Extract provided:
—————
Lent 2012: Transition


I had my Lent observance all planned out.

I was going to have intentional quiet in my life. I was going to take the time to be still. Even in working or taking care of my family, I had a plan. I would continue, to wake early and rest in the quiet of the darkness, read my devotional, pray...this has become a special way to begin my day. Oh and I had Lenten devotional books near what I call "my prayer chair" in my sunroom, even one or two tucked into my purse. I was looking forward to this immersion, Lent in this way, the big exhale of "Here I am" to rest in your precence Lord. I pictured myself cocooning into this rhythm.

Well, Lent has been anything but quiet for me. I have an internal restlessness that I have amplified on my own because I say to myself, "Maureen, you are messing Lent up! Be still! Get focused! Read your devotionals!". Oh... forget about any type of fasting, it is girl scout cookie season after all! I have been very aware that something is going on with me for quite some time, yet I didn't want to embrace it, because Lent isn't really about me right?

What I am realizing is I am holding on to everything that has been comfortable and familiar. The sand is shifting.

For now, my prayer time in the morning has moved to my new prayer chair, the car. As I drive to and from work or the hospital, I now have a new quiet as I talk out loud to God. Oh, and the pile of Lenten books....they are still piled on my table in the sunroom and I haven't touched them. What I am doing is letting the spirit move me, I am exploring Ignatius prayer and embracing centering prayer again...differently. Instead of a word I am using the image of my head resting on the lap of Jesus, which a freind had shared with me. When I heard that I instantly could see and feel Jesus caring for me. Letting me rest all that I am on him. This images blesses me with the calm , peace and rest that I need and that awakens presence within me; with a love that consumes me and comforts me.I hear, "Come to me, you who are weary".

I was trying so hard to create what I thought Lent should be for me, that I was missing Jesus in the midst of all of this. When I stared to open my hands a bit more, my resistence is unfolding to open hands being led to what God needs me to do.

How can I let Jesus lead me if I am holding on so tightly? So my Lent with Jesus is a period of transition for me.

Transition.
—————
Data taken from a collection:

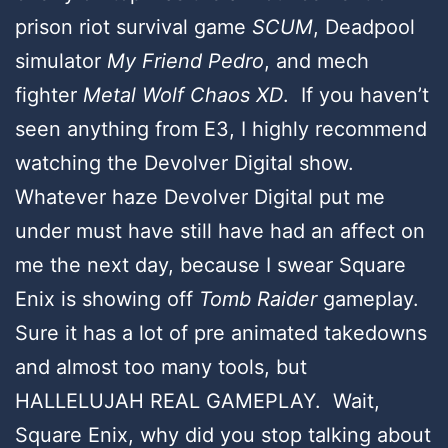
prison riot survival game
SCUM
, Deadpool
simulator
My Friend Pedro
, and mech
fighter
Metal Wolf Chaos XD
. If you haven’t
seen anything from E3, I highly recommend
watching the Devolver Digital show.
Whatever haze Devolver Digital put me
under must have still have had an affect on
me the next day, because I swear Square
Enix is showing off
Tomb Raider
gameplay.
Sure it has a lot of pre animated takedowns
and almost too many tools, but
HALLELUJAH REAL GAMEPLAY. Wait,
Square Enix, why did you stop talking about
—————
Your tasks:
- 1) In the Lent 2012 post, where has the writer's morning prayer time moved?
- 2) Extend the Lent 2012 post past its final line.

Results for each task:
- 1) To the car, which the writer calls a new prayer chair.

- 2)
Transition is, "The act of passing from one state or place to the next," or "an event that results in a transformation." I am certain of one thing. Transition does not allow you to stay in the same place. You can fight it all you want, but it will let you know, "I am here," and until you transition to the expected state, you and I will be miserable.

My unsettled nature right now doesn't want to miss God in this time. Will my fear of the unknown blow it for me? Am I really trusting God like I say I do? I believe it is worth the risk to go for it with God and not be afraid of the transition because God's transitions always leads to transformation.All He is asking is for us is to believe Him when He says, "

I know the plans I have for you says the Lord,plans to prosper you and not to harm you, plan to give you a hope and an expected end. " (Jeremiah 29:11)

Anne Lamont writets in her book Traveling Mercies: "Buddists believe when a lot of things start to go wrong all at once, it is to protect something big and lovely that is trying to get itself born - and that this something needs for you to be distracted so that it can be born as perfectly as possible."

So,I am embracing my Lent...my time of transition....my birthing to "Here I am Lord" and I do trust in the plans you have for me.

My Lenten Prayer is:

Loving God, thank you for loving me, for choosing me.
I accept all that I am and all that you envision for me.
I embrace your will with open hands to serve in the ways you have called me and molded me.
Walk with me out to the horizon of limitless possibilities,
beyond fear
beyond security
beyond my comfort zone
Take me to the exquisite edge of courage and faith
release me to become.
"Let it be to me according to your word."